On Camp(ing): Figuring Out My Festival Food Sitch



Hey Bitesters! How you doin'? It's been a while — like 11 months or so — but I have escaped from the cage under Scene music editor Patrick Rodgers' desk and I'm ready to unleash my peculiar brand of strange on the unsuspecting foodies of our fair city. For those who don't know me, I'm mostly a music critic, but like just about anyone who's served time in the music industry I've logged plenty of man-hours cooking for cash. I'm also of Irish/French-Canadian descent so I like to boil spare animal parts for extraneously long periods of time. Actually, I'm not so into cooking if it doesn't involve extraneously long periods of time. I love to cook with fire. I'm also freakishly paranoid about fire safety. I once auditioned for Next Food Network Star and made it surprisingly far considering the fact that my "specialty dish" was basically a glass of whiskey. So ya, I'm your new Bites guy.

My first order of business as your new Bites-bro is getting you to help me figure the menu for Fort Scene at Bonnaroo. I'm stumped. Last year I brought 30-odd pounds of pork products, the year before we did beef heart, the year before that was The Great Duck Disaster. This year? I got nothin' and the clock is tickin'. I'm thinking maybe Cuban food in honor of the rather rad selection of Cuban and Cuban influenced music on the lineup — Pedrito Martinez Group! Afrocubism! — but I'm up for just about anything besides burgers and dogs. Not that I have a problem with burgers and dogs but where's the challenge in that? If you're going to cook in adverse conditions, why wimp out and get all dad-in-the-backyard with the menu, amiright?
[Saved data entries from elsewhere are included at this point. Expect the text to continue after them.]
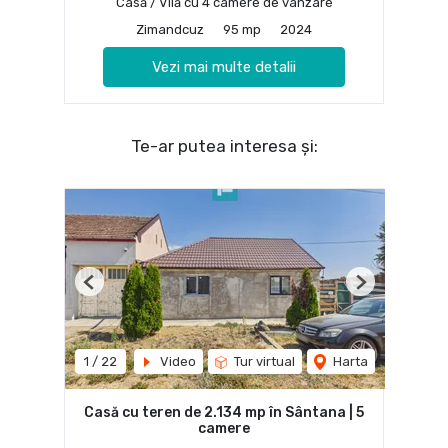
Casă / Vilă cu 4 camere de vânzare
Zimandcuz
95 mp
2024
Vezi mai multe detalii
Te-ar putea interesa și:
Previous
Next
1
/
22
Video
Tur virtual
Harta
Casă cu teren de 2.134 mp în Sântana | 5
camere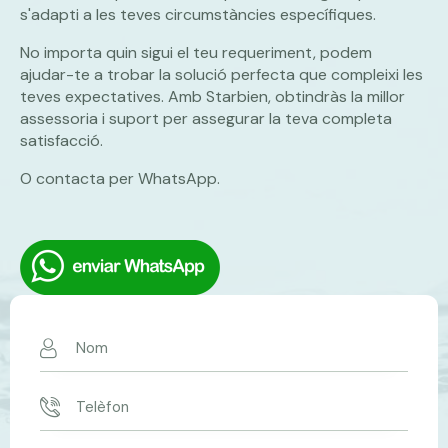
s'adapti a les teves circumstàncies específiques.
No importa quin sigui el teu requeriment, podem
ajudar-te a trobar la solució perfecta que compleixi les
teves expectatives. Amb Starbien, obtindràs la millor
assessoria i suport per assegurar la teva completa
satisfacció.
O contacta per WhatsApp.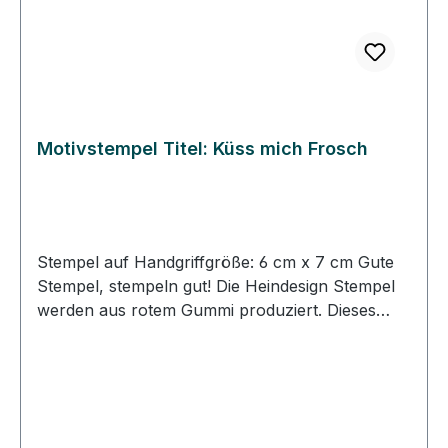
Motivstempel Titel: Küss mich Frosch
Stempel auf Handgriffgröße: 6 cm x 7 cm Gute
Stempel, stempeln gut! Die Heindesign Stempel
werden aus rotem Gummi produziert. Dieses
Gummi - das aus natürlichem Kautschuk
hergestellt wurde - garantiert einen feinen,
detailreichen Abdruck und eine extrem lange
Lebensdauer des Stempels. Das Stempelmotiv
wird mit Hitze und Druck in das Gummi gepresst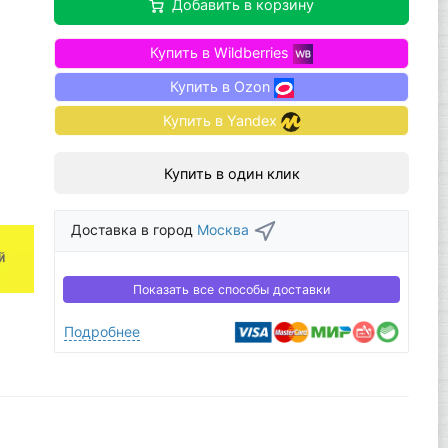
Добавить в корзину
Купить в Wildberries
Купить в Ozon
Купить в Yandex
Купить в один клик
Доставка в город
Москва
Показать все способы доставки
Подробнее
So here's the challenge: I need to cook three meals for 10-15 people, I've got a 14-inch Weber, a small table for prep and limited cooler space. I don't mind preparing stuff ahead of time, but I've also got a small book's worth of music writing to turn in between now and when I embark for the magical fantasy-world of Coffee County. Also, cleaning up is sort of a pain in the ass, thanks to the whole no-running-water thing. Oh, and whether or not we have refrigeration is still up in the air. (I think.) Basically, it's a logistical nightmare and that's why it's so much fun! No seriously, it's fun. I swear to god. Stop looking at me like that. Now you understand why I need your help, right? So leave your suggestions, tips and mocking jibes in the comments. And if you don't help out Team Scene might just get all Miami Zombie down in Manchester and you wouldn't want that would you?